▶ _About this task_
A faithful copy of all the entries is required, with no pictures in it.

Spatial grounding data:
%%
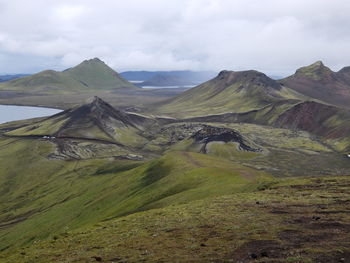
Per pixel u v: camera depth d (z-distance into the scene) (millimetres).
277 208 48062
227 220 43812
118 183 124125
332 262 26328
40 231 104688
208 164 115438
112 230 48500
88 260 35344
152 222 49219
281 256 28672
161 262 31266
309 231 35438
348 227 36000
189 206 57281
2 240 109750
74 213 110750
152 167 122750
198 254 32031
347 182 67500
%%
▶ _Written answer_
Per pixel u v: camera depth d (z-distance into the scene) (millimetres).
277 208 48062
227 220 43812
118 183 124125
332 262 26328
40 231 104688
208 164 115438
112 230 48500
88 260 35344
152 222 49219
281 256 28672
161 262 31266
309 231 35438
348 227 36000
189 206 57281
2 240 109750
74 213 110750
152 167 122750
198 254 32031
347 182 67500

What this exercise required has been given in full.